Integrate (sin^2(t)+1)/(cos^4(t))dt
To integrate the given expression, we can use a substitution method. Let's use the substitution u = cos(t).
To find du, we need to differentiate u with respect to t.
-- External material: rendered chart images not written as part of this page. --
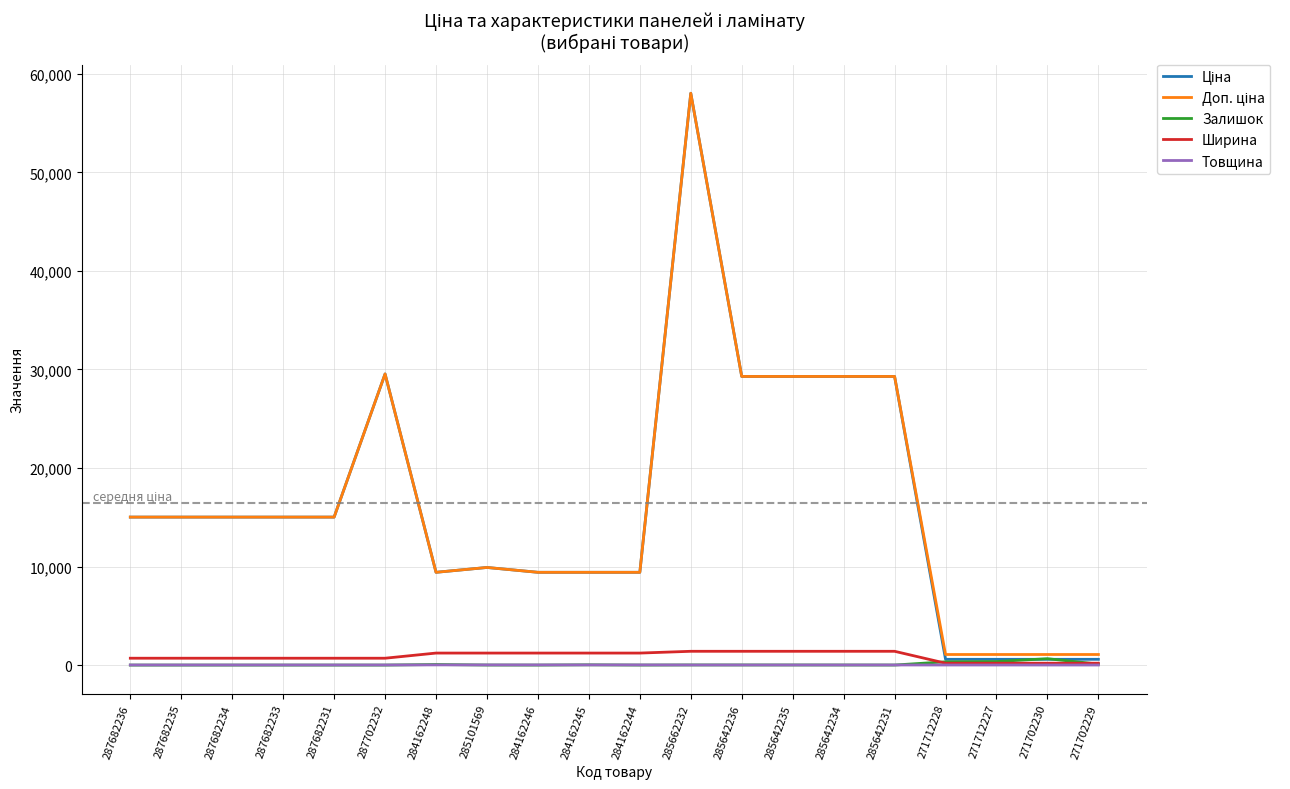

At which category is the sum across all series the highest?

285662232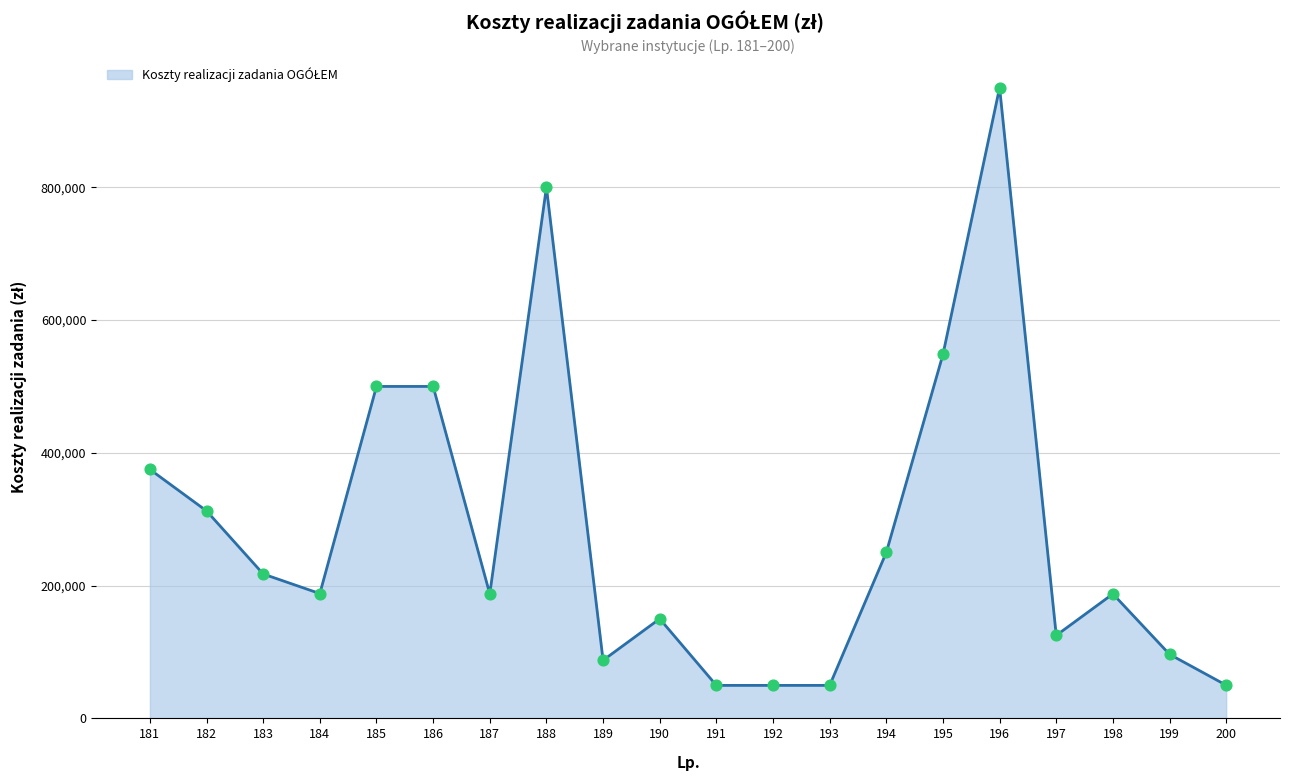

Approximately how many times larger is the value at 191 compared to 186?

0.1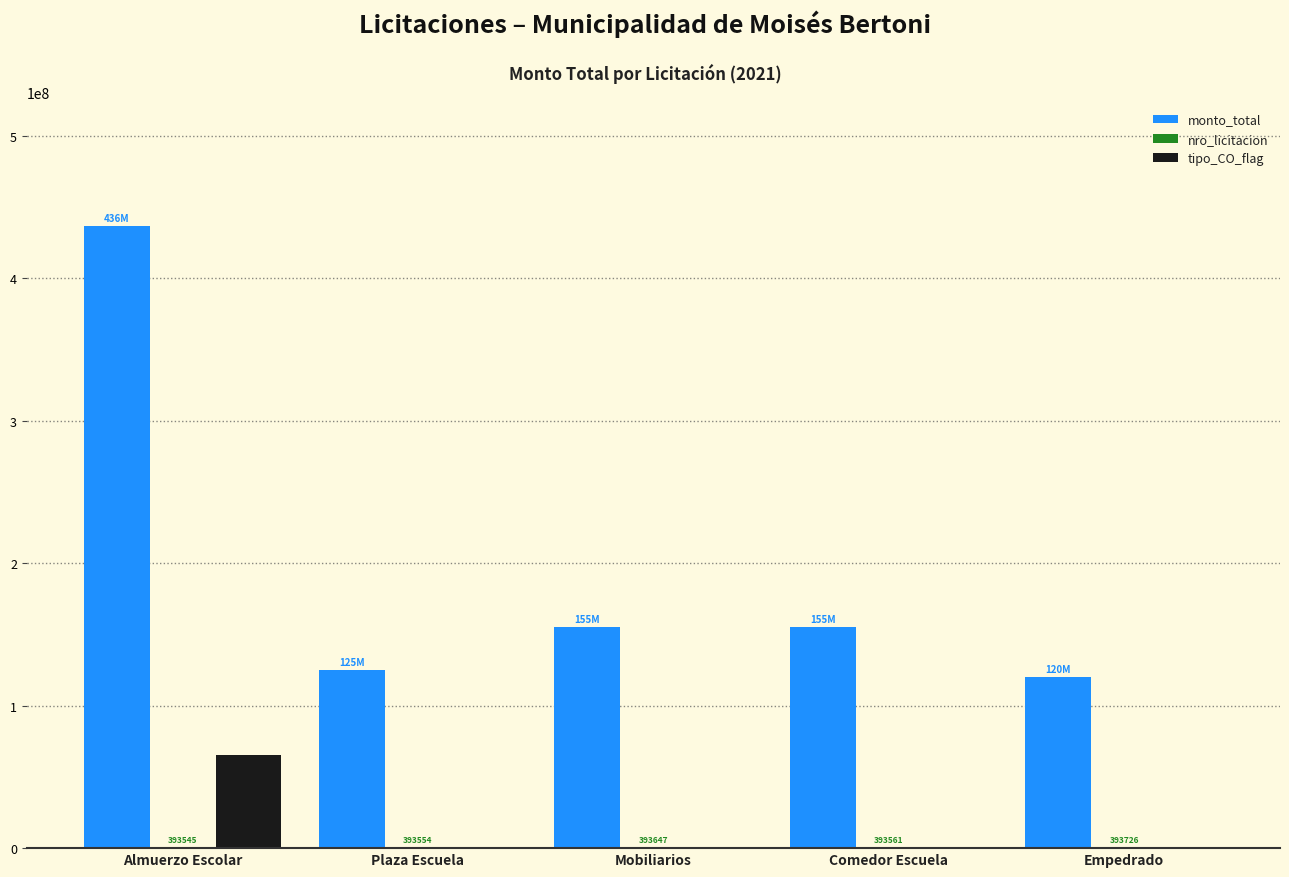

Which series has the largest total across all categories?

monto_total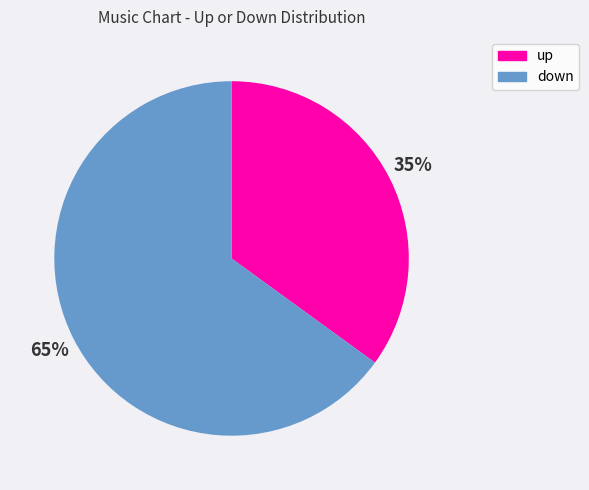

Approximately how many times larger is the value at up compared to down?

0.5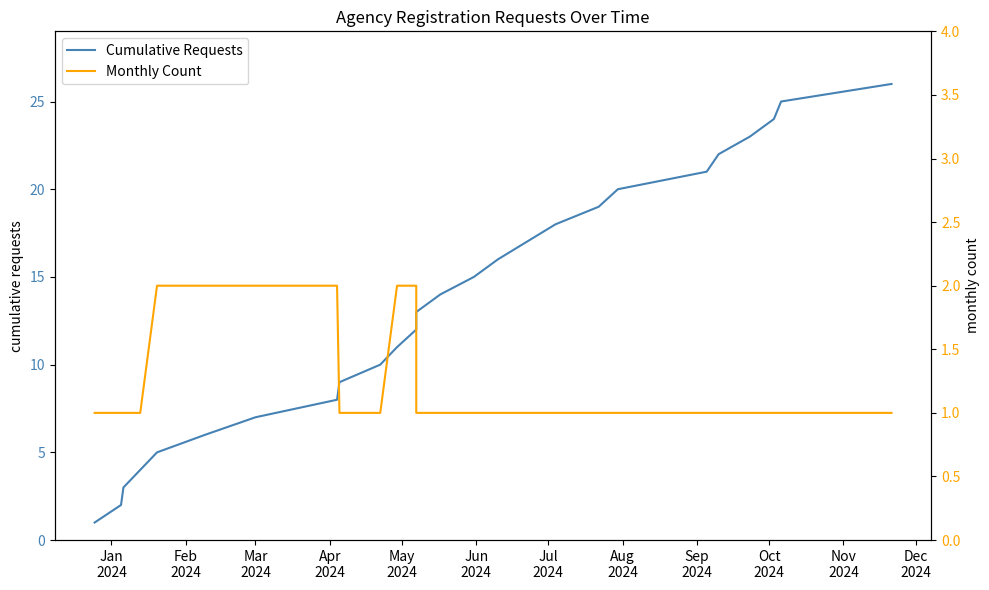

How many data points in Monthly Count are above 1?

6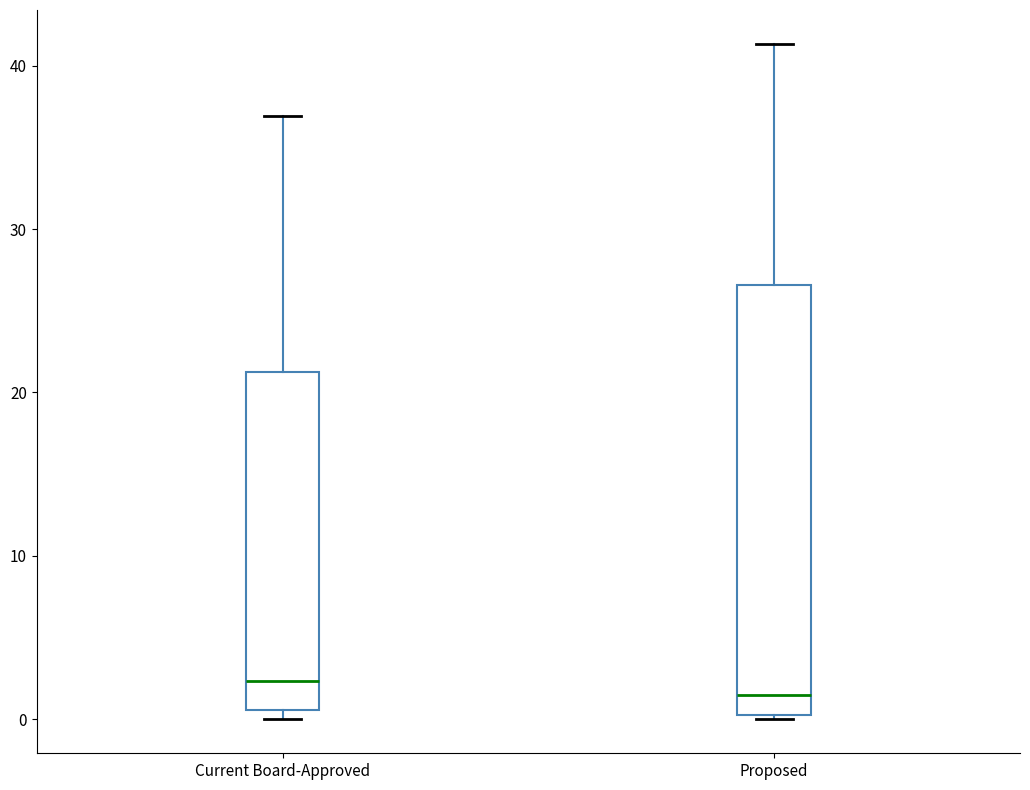

Reading left to right, transcribe this box plot: for each box, give where its median line is, the range the box spans, and where its two whiskers end, as read against the y-axis. The values are not printed on the chart, so give them approximately, as read against the axis.

Current Board-Approved: median 2, box 1 to 21, whiskers 0 to 37
Proposed: median 1, box 0 to 27, whiskers 0 to 41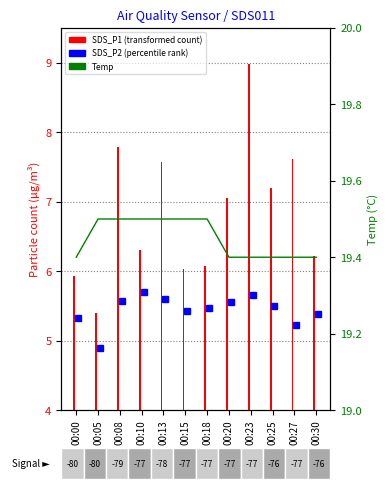

Is it true that the value at 00:08 is 19.5?

True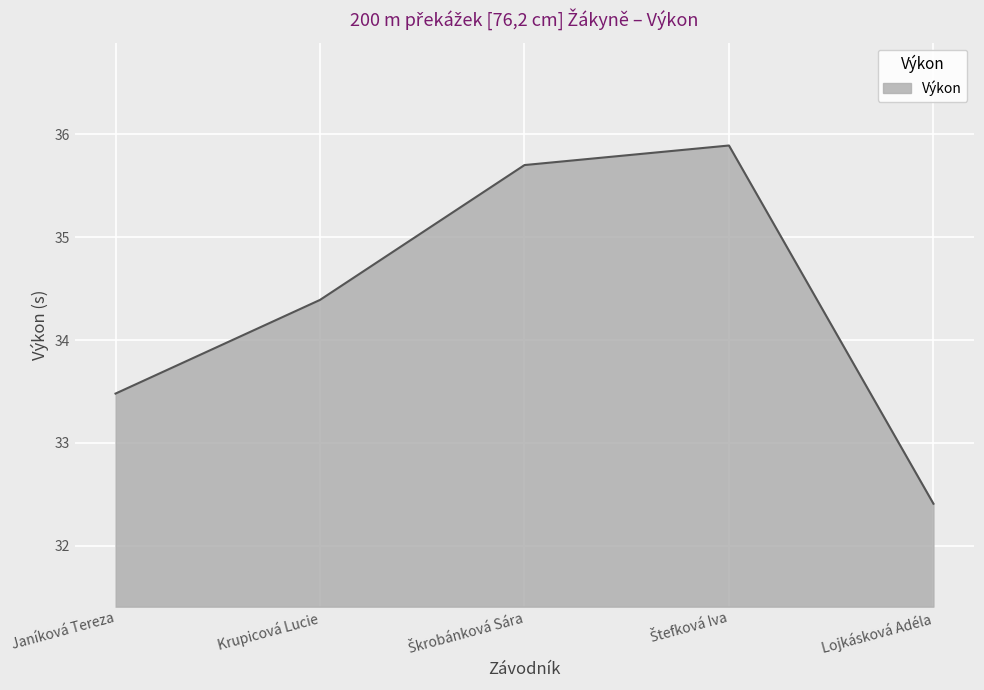

How many interior local peaks (higher than both neighbors) does the data have?

1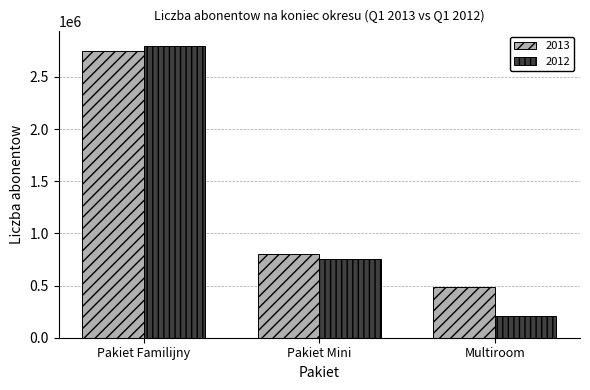

What are all the series names shown in the legend?

2013, 2012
Since u = cos(t), we can differentiate both sides of the equation with respect to t:
du/dt = d/dt (cos(t))
du/dt = -sin(t)
Now, let's solve for dt in terms of du:
dt = du / (-sin(t))
Substituting u = cos(t) and dt = du / (-sin(t)) into the integral expression, we get:
∫ [(sin^2(t) + 1) / (cos^4(t))] dt
= ∫ [(sin^2(t) + 1) / (cos^4(t))] (-sin(t)) du
Now, we simplify the integrand:
= ∫ [(-sin(t) / cos^4(t)) + (1 / cos^4(t))] sin(t) du
= ∫ [(-sin(t) / cos^4(t))sin(t) + (1 / cos^4(t))sin(t)] du
= ∫ [-sin^2(t) / cos^4(t) + sin(t) / cos^4(t)] du
Using the substitution u = cos(t):
= ∫ [-1/u^4 + du/u^3]
= ∫ [-1/u^4] du + ∫ [du/u^3]
= (1/3u^3) - (1/u) + C
Finally, substitute back u = cos(t):
= (1/3cos^3(t)) - (1/cos(t)) + C
Therefore, the integral of (sin^2(t)+1)/(cos^4(t)) dt is equal to (1/3cos^3(t)) - (1/cos(t)) + C.